In a recent survey by the Bank for International Settlements (BIS), data indicates that a third of global central banks will be implementing Central Bank Digital Currencies (CBDCs) within the next few years.
By the time 2030 rolls around, we expect to see 15 retail and 9 wholesale CBDCs issued. Countries with burgeoning economies appear to be the dominant potential issuers. Over the past year, the proportion of central banks that are prepared to introduce a retail digital currency within the upcoming three years has risen from 15% to 18%. At this point, four CBDC initiatives have been implemented globally: in Nigeria, Jamaica, the Bahamas, and the countries of the Caribbean basin.
In a survey published by the BIS in mid-July, respondents were asked to weigh in on an array of questions regarding the future of CBDCs in their respective countries and the reasons behind central banks' interest in a national digital currency. It was uncovered that over 90% of central banks are actively exploring the potential and specifics of implementing CBDCs on both a national and global scale. More than half of the respondents are working on CBDC pilot projects, with one in four central banks testing a retail variant of digital currency.
The primary driving force behind the push for CBDC implementation is the pursuit of financial stability and addressing the issue of inefficient and costly cross-border payments. Surveyed representatives from developing nations highlighted improved access to financial services for their populations.
Yet, despite this momentum, 68% of central banks reported that they do not foresee the issuance of retail CBDCs in the immediate future. The BIS acknowledges that CBDCs will coexist with other forms of payment, including cryptocurrency.
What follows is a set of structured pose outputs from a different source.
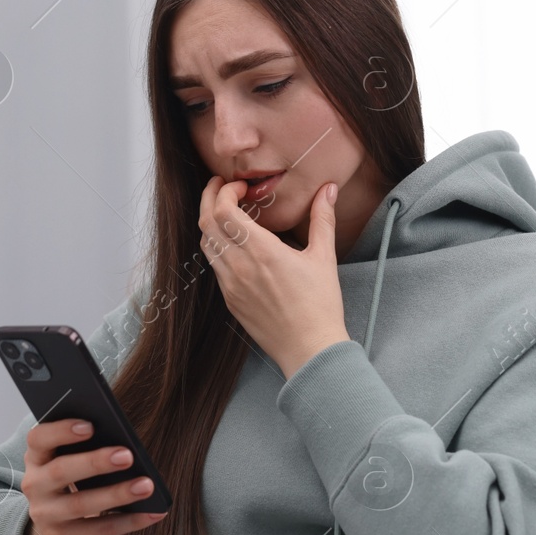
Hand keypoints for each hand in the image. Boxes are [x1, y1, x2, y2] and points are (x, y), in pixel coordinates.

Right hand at [20, 418, 166, 534]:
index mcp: (37, 457)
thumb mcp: (67, 462)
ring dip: (117, 494)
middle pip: (61, 471)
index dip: (61, 431)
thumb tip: (123, 445)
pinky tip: (152, 513)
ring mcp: (47, 515)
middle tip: (127, 455)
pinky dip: (129, 521)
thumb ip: (85, 449)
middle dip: (95, 462)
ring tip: (146, 485)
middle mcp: (35, 485)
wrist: (53, 531)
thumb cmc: (71, 483)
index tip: (90, 426)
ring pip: (82, 504)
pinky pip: (100, 530)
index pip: (38, 438)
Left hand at [199, 176, 350, 377]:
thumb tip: (329, 189)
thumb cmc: (320, 305)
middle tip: (222, 187)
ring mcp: (230, 285)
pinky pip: (214, 266)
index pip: (223, 210)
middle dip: (210, 199)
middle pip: (206, 223)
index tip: (239, 186)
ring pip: (206, 244)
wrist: (309, 349)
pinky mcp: (230, 300)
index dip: (224, 191)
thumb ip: (323, 218)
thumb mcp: (324, 257)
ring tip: (226, 212)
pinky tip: (234, 244)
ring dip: (211, 223)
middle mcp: (239, 266)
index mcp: (261, 251)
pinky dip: (218, 246)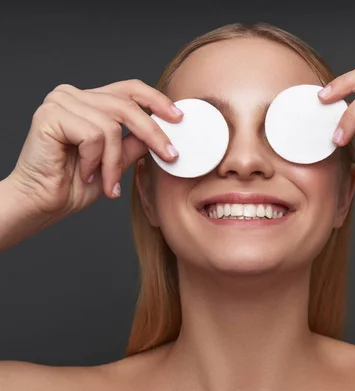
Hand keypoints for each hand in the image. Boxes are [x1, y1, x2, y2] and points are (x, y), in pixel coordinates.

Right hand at [7, 79, 182, 216]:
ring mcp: (60, 102)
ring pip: (112, 126)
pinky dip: (94, 160)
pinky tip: (84, 173)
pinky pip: (93, 135)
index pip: (130, 89)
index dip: (157, 100)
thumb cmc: (75, 184)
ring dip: (114, 162)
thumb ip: (136, 142)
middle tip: (170, 155)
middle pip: (127, 106)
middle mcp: (74, 95)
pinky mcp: (50, 114)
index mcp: (90, 100)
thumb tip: (167, 132)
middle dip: (153, 133)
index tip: (179, 118)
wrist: (42, 204)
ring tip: (107, 182)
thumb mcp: (117, 160)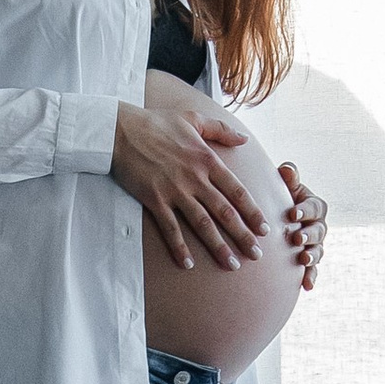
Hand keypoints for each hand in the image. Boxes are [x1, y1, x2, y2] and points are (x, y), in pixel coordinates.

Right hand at [112, 74, 268, 269]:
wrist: (120, 130)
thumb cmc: (156, 122)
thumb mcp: (193, 118)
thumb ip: (221, 130)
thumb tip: (244, 139)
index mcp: (207, 160)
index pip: (237, 191)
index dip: (252, 212)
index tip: (264, 229)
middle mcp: (195, 178)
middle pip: (224, 212)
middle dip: (243, 236)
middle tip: (257, 255)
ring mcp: (174, 191)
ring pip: (202, 224)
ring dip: (218, 246)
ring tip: (232, 265)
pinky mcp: (154, 200)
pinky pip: (170, 228)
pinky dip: (179, 247)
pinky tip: (188, 264)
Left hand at [280, 161, 329, 289]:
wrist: (273, 220)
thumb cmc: (279, 198)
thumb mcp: (284, 187)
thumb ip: (289, 178)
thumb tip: (286, 169)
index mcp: (314, 206)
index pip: (314, 207)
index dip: (305, 210)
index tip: (293, 213)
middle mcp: (318, 226)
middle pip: (319, 230)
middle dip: (309, 235)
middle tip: (296, 238)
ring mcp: (315, 245)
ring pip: (318, 251)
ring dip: (312, 256)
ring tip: (303, 259)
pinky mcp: (308, 262)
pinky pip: (313, 270)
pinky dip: (311, 277)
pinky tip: (307, 286)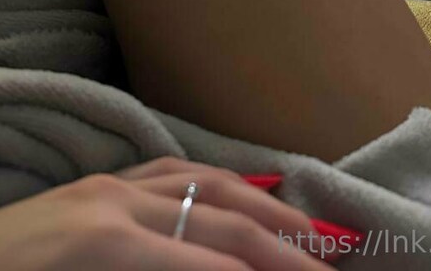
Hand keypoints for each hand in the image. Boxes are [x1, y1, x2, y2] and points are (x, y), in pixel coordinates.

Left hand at [0, 158, 329, 270]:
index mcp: (108, 245)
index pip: (219, 263)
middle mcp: (114, 199)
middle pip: (225, 213)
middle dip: (288, 243)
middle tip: (338, 265)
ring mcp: (102, 182)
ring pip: (204, 180)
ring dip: (264, 204)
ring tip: (309, 231)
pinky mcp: (91, 181)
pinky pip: (170, 169)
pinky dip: (218, 180)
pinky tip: (243, 191)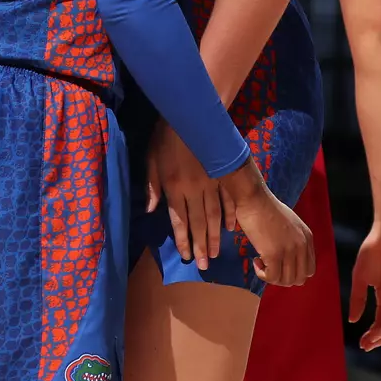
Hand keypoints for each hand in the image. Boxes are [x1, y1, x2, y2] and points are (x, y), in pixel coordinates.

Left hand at [146, 121, 223, 270]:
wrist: (191, 116)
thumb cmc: (165, 137)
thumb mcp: (151, 159)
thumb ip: (151, 186)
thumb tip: (150, 210)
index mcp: (174, 187)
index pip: (179, 220)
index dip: (183, 240)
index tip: (186, 256)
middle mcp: (194, 189)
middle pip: (198, 223)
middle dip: (200, 246)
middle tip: (204, 265)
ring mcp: (211, 183)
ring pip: (214, 215)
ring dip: (214, 236)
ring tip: (215, 253)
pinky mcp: (223, 176)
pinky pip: (228, 199)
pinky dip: (229, 215)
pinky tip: (230, 229)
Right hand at [225, 162, 314, 286]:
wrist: (253, 198)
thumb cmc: (264, 206)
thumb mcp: (288, 222)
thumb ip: (293, 239)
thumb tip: (287, 256)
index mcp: (307, 237)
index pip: (309, 269)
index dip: (293, 272)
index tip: (279, 265)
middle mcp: (302, 245)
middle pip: (299, 278)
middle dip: (283, 278)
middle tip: (269, 267)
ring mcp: (289, 250)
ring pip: (286, 281)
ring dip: (271, 277)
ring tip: (260, 262)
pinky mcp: (274, 254)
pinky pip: (271, 277)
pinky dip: (262, 275)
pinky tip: (256, 261)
Interestingly, approximately 60% of surveyed central banks reported initiating work on their digital currencies in response to the growing use of crypto assets.
In closing, the BIS urged central banks to cooperate during the initial phases of national CBDC development. These digital currencies should be designed as functionally interoperable assets. Otherwise, the notion of expanding cross-border payments through the use of CBDCs might falter.
Notably, in July, the New York Innovation Center (NYIC) of the Federal Reserve Bank wrapped up the design phase of a proof-of-concept network for CBDCs. This "pilot" project involved leading entities in the US banking sector, including Bank of New York Mellon, Mastercard, Citi, PNC Bank, among others.